From: Al Viro <viro@zeniv.linux.org.uk>
To: Hao Luo <haoluo@google.com>
Cc: Alexei Starovoitov <ast@kernel.org>,
	Andrii Nakryiko <andrii@kernel.org>,
	Daniel Borkmann <daniel@iogearbox.net>,
	Martin KaFai Lau <kafai@fb.com>, Song Liu <songliubraving@fb.com>,
	Yonghong Song <yhs@fb.com>, KP Singh <kpsingh@kernel.org>,
	Shakeel Butt <shakeelb@google.com>,
	Joe Burton <jevburton.kernel@gmail.com>,
	Tejun Heo <tj@kernel.org>,
	joshdon@google.com, sdf@google.com, bpf@vger.kernel.org,
	linux-kernel@vger.kernel.org
Subject: Re: [PATCH bpf-next v1 1/9] bpf: Add mkdir, rmdir, unlink syscalls for prog_bpf_syscall
Date: Sat, 12 Mar 2022 03:46:37 +0000	[thread overview]
Message-ID: <YiwXnSGf9Nb79wnm@zeniv-ca.linux.org.uk> (raw)
In-Reply-To: <20220225234339.2386398-2-haoluo@google.com>

On Fri, Feb 25, 2022 at 03:43:31PM -0800, Hao Luo wrote:
> This patch allows bpf_syscall prog to perform some basic filesystem
> operations: create, remove directories and unlink files. Three bpf
> helpers are added for this purpose. When combined with the following
> patches that allow pinning and getting bpf objects from bpf prog,
> this feature can be used to create directory hierarchy in bpffs that
> help manage bpf objects purely using bpf progs.
> 
> The added helpers subject to the same permission checks as their syscall
> version. For example, one can not write to a read-only file system;
> The identity of the current process is checked to see whether it has
> sufficient permission to perform the operations.
> 
> Only directories and files in bpffs can be created or removed by these
> helpers. But it won't be too hard to allow these helpers to operate
> on files in other filesystems, if we want.
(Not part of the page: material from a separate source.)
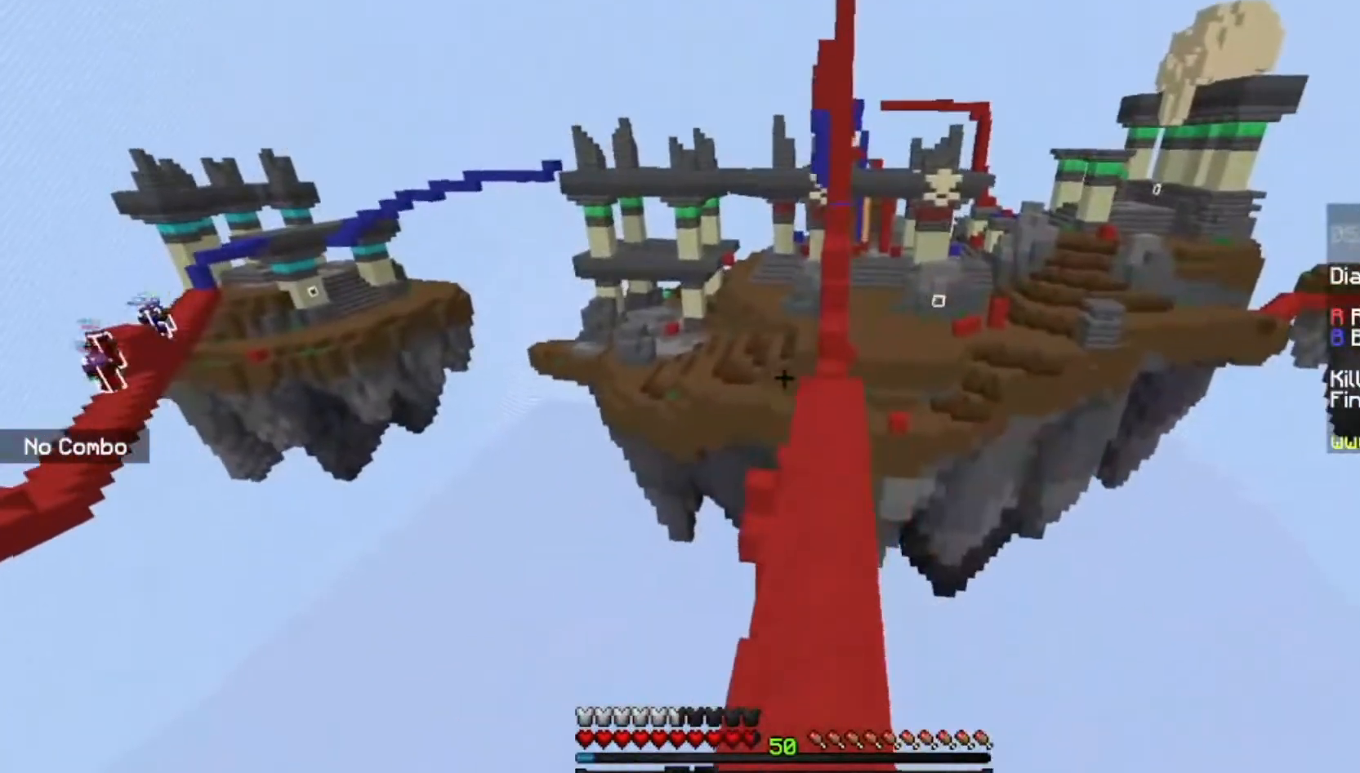
{"keys": ["space", "w"], "mouse": [], "events": [[66, "space", "down"]]}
In which contexts can those be called?

> +BPF_CALL_2(bpf_rmdir, const char *, pathname, int, pathname_sz)
> +{
> +	struct user_namespace *mnt_userns;
> +	struct path parent;
> +	struct dentry *dentry;
> +	int err;
> +
> +	if (pathname_sz <= 1 || pathname[pathname_sz - 1])
> +		return -EINVAL;
> +
> +	err = kern_path(pathname, 0, &parent);
> +	if (err)
> +		return err;
> +
> +	if (!bpf_path_is_bpf_dir(&parent)) {
> +		err = -EPERM;
> +		goto exit1;
> +	}
> +
> +	err = mnt_want_write(parent.mnt);
> +	if (err)
> +		goto exit1;
> +
> +	dentry = kern_path_locked(pathname, &parent);

This can't be right.  Ever.  There is no promise whatsoever
that these two lookups will resolve to the same place.

> +BPF_CALL_2(bpf_unlink, const char *, pathname, int, pathname_sz)
> +{
> +	struct user_namespace *mnt_userns;
> +	struct path parent;
> +	struct dentry *dentry;
> +	struct inode *inode = NULL;
> +	int err;
> +
> +	if (pathname_sz <= 1 || pathname[pathname_sz - 1])
> +		return -EINVAL;
> +
> +	err = kern_path(pathname, 0, &parent);
> +	if (err)
> +		return err;
> +
> +	err = mnt_want_write(parent.mnt);
> +	if (err)
> +		goto exit1;
> +
> +	dentry = kern_path_locked(pathname, &parent);
> +	if (IS_ERR(dentry)) {
> +		err = PTR_ERR(dentry);
> +		goto exit2;
> +	}

Ditto.  NAK; if you want to poke into fs/namei.c guts, do it right.
Or at least discuss that on fsdevel.  As it is, it's completely broken.
It's racy *and* it blatantly leaks both vfsmount and dentry references.

NAKed-by: Al Viro <viro@zeniv.linux.org.uk>